Bruxelas e a grande maioria dos parceiros europeus da Hungria têm olhado com desconfiança para o rumo autocrata seguido pelo Fidesz, pelo que a vitória deste membro do Partido Popular Europeu – o grupo mais representado no Parlamento Europeu – nas eleições de domingo, levou alguns eurodeputados e Guy Verhofstadt (líder dos liberais) a pedirem aos principais dirigentes europeus que se manifestassem negativamente. Estes optaram, no entanto, por discursos cautelosos.

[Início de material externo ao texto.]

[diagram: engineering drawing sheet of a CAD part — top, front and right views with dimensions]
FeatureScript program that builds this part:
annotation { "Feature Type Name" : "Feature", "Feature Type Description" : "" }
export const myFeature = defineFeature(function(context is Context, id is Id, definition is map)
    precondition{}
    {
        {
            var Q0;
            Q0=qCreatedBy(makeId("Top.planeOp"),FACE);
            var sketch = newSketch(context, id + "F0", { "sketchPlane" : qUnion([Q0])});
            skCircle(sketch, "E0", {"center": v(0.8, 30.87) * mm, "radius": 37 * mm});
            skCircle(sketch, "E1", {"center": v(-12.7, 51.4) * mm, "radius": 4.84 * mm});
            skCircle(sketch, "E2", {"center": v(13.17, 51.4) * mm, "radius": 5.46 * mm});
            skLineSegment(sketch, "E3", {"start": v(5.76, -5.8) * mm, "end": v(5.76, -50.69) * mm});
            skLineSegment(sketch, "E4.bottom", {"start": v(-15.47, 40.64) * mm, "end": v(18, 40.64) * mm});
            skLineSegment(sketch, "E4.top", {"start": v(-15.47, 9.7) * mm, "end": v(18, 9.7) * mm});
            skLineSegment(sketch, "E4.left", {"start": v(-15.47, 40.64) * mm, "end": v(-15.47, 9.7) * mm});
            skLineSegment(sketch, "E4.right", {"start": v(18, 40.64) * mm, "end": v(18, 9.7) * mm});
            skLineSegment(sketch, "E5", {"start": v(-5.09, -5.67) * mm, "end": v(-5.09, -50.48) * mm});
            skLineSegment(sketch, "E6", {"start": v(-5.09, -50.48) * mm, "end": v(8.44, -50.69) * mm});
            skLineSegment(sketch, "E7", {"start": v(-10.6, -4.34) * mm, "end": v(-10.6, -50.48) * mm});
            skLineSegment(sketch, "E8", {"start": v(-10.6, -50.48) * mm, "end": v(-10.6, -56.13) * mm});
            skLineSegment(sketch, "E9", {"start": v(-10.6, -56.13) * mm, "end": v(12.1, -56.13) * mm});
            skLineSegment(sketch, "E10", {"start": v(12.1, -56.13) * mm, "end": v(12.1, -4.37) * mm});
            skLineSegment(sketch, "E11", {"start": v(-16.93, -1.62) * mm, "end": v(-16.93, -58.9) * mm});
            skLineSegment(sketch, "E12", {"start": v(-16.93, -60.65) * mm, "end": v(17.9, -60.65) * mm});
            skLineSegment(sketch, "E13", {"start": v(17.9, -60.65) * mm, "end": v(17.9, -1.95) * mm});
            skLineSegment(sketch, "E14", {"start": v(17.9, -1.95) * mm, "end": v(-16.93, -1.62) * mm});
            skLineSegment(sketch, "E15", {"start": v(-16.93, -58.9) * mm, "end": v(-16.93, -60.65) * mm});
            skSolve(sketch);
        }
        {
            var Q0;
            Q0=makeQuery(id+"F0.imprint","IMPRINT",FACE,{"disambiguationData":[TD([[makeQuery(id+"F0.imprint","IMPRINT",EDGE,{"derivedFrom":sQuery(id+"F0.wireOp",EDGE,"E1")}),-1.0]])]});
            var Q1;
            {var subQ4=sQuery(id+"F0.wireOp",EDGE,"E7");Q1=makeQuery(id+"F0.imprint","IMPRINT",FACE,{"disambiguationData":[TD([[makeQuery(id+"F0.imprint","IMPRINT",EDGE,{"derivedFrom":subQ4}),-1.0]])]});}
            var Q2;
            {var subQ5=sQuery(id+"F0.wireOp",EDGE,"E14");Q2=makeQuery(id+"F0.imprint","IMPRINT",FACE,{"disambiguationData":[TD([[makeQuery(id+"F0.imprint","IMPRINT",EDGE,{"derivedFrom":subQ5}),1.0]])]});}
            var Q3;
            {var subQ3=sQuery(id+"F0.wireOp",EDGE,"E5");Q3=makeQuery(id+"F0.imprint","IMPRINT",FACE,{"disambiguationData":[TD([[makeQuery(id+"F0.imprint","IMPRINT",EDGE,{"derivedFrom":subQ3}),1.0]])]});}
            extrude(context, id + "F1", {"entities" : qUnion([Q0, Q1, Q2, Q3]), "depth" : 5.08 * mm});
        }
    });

“Como é costume depois de qualquer eleição na Europa, a chanceler congratulou o vencedor pelo seu sucesso nas legislativas húngaras”, contou o porta-voz de Angela Merkel, Steffen Seibert, que optou por deixar para mais tarde as “questões controversas”, nomeadamente a “polícia migratória”. Já o representante de Jean-Claude Juncker limitou-se a dizer que o presidente da Comissão Europeia ligará a Orbán para lhe dar os parabéns e “discutir temas de interesse comum”.
Os principais enaltecimentos ao triunfo do Fidesz vieram de Konrad Szymanski, representante da Polónia – numa deriva iliberal semelhante à Hungria, sob as rédeas do Lei e Justiça – em Bruxelas e de Horst Seehofer, o ministro do Interior alemão e líder do partido irmão da CDU, de Merkel, na Baviera.
O primeiro disse que a vitória de Orbán é a “confirmação da política de emancipação da Europa Central”, enquanto o segundo aproveitou o momento das felicitações para deixar um aviso à União Europeia: “Sempre considerei errada esta política de arrogância e condescendência [da UE] para com alguns Estados-membros”.